WHAT YOU WILL DO: Rewrite every row below, swapping "category" for "group" wherever it appears and keeping everything else the same. Leave the pictures out.

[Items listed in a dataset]
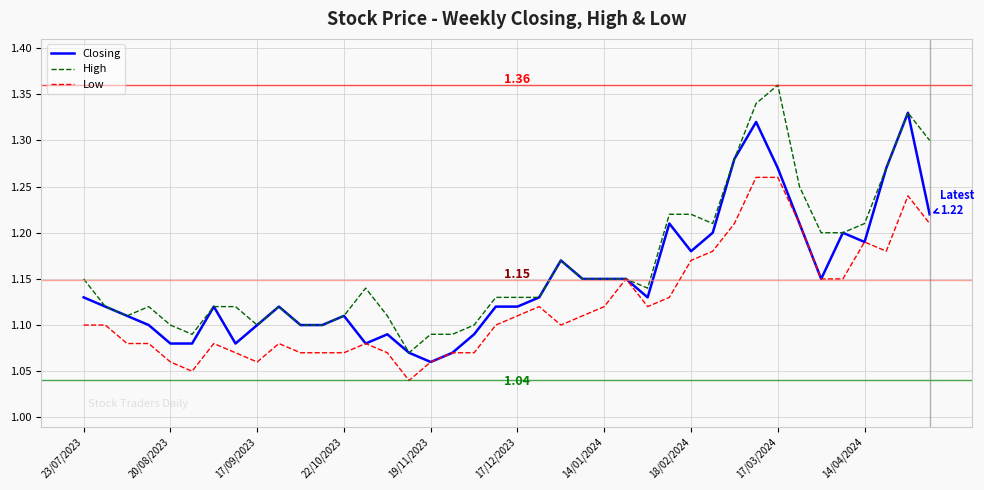

List the series in order of their overall mean, lowest first.

Low, Closing, High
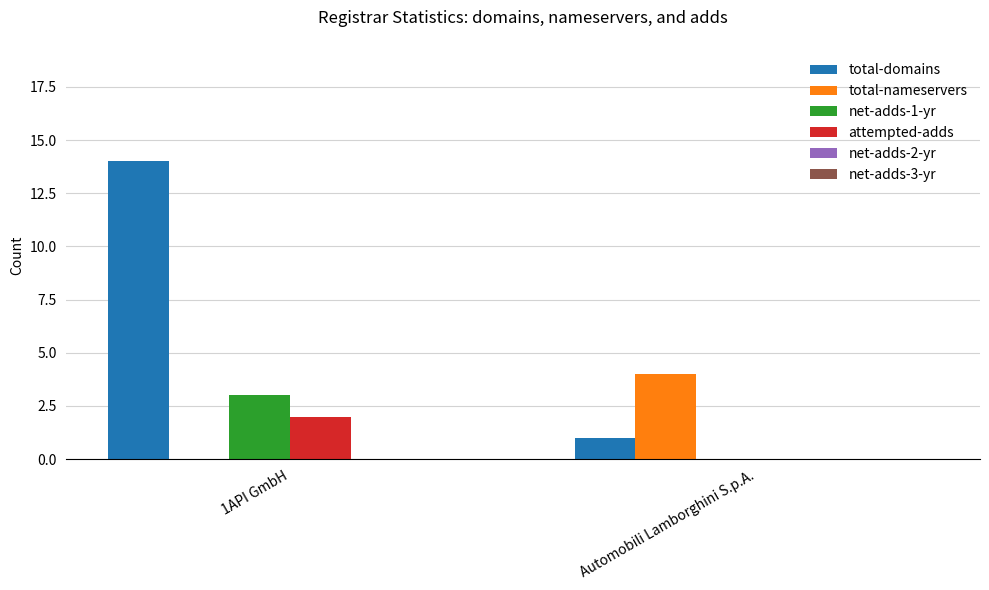

At which category is the sum across all series the highest?

1API GmbH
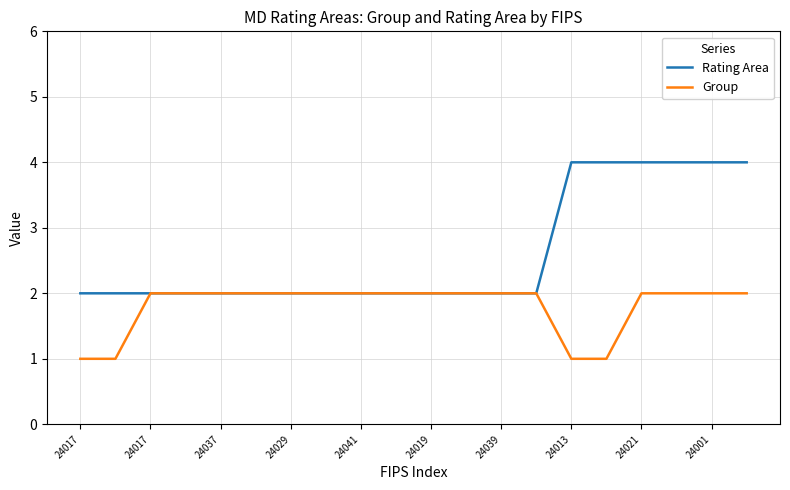

Which series has the largest range (max minus min)?

Rating Area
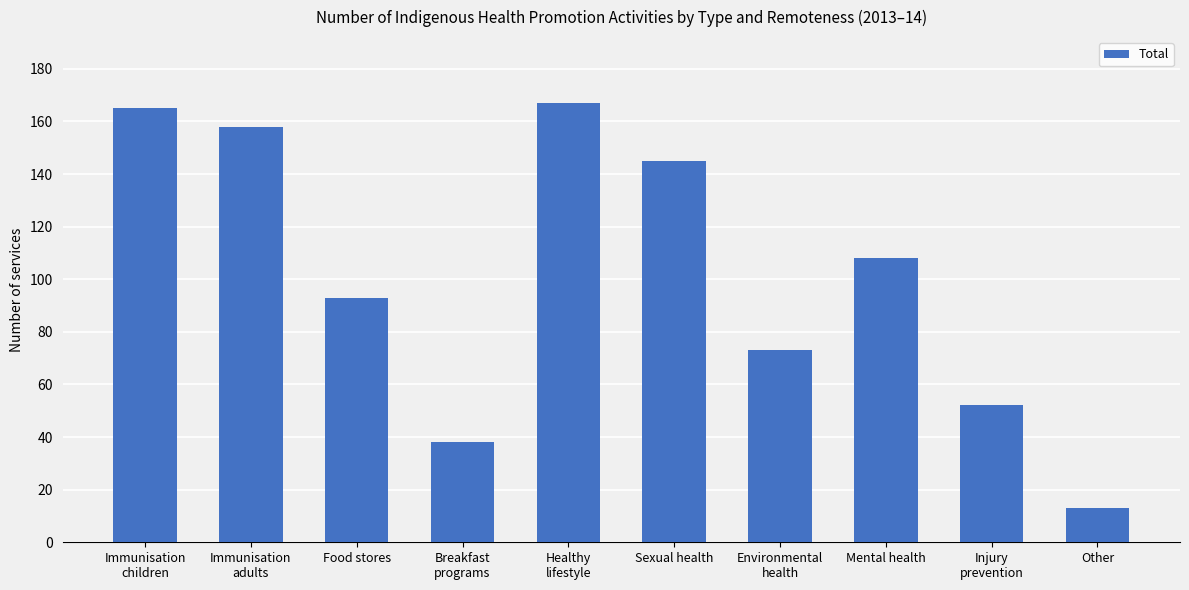

Is it true that the value at Breakfast
programs is 38?

True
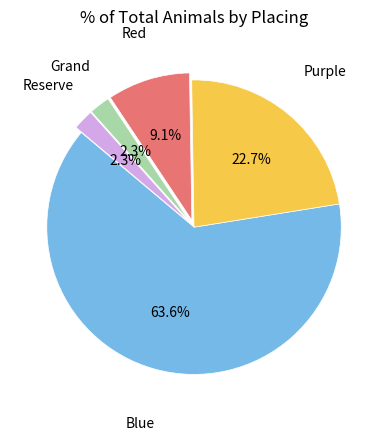

Does any single category account for the majority?

Yes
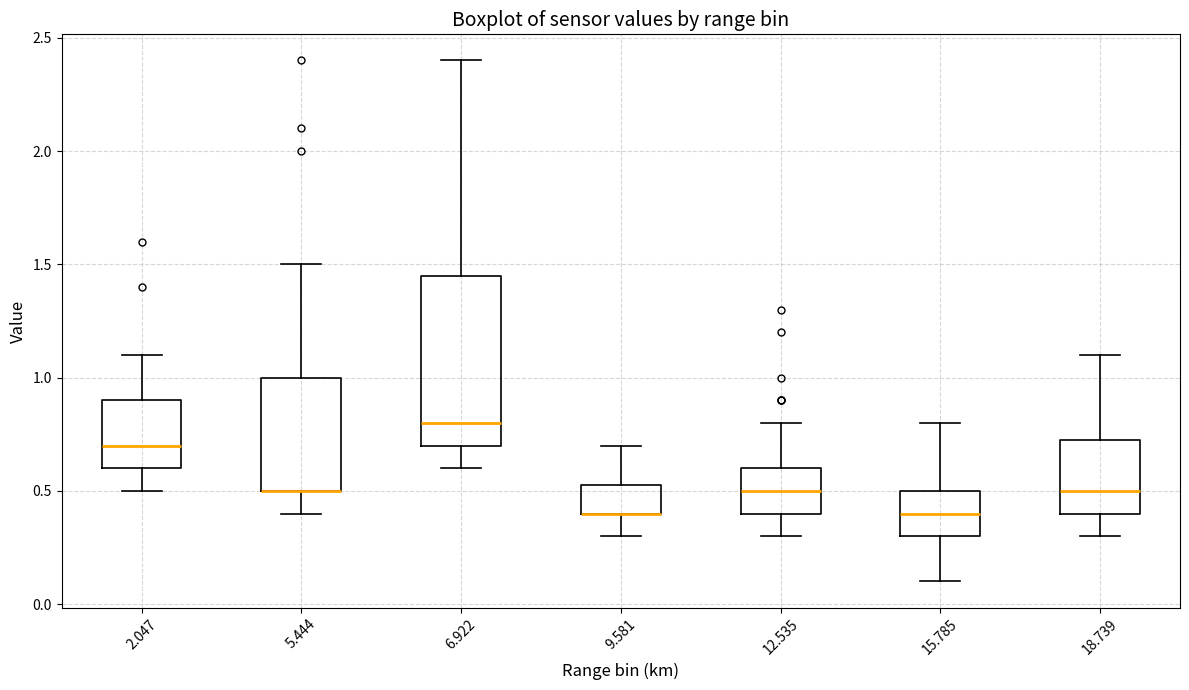

Which box is the tallest, from its lower edge to its upper edge?

6.922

EXERCISE RESULT:
List the series in order of their overall mean, lowest first.

Low, Closing, High

At which group is the sum across all series the highest?

1API GmbH

Which series has the largest range (max minus min)?

Rating Area

Is it true that the value at Breakfast
programs is 38?

True

Does any single group account for the majority?

Yes

Which box is the tallest, from its lower edge to its upper edge?

6.922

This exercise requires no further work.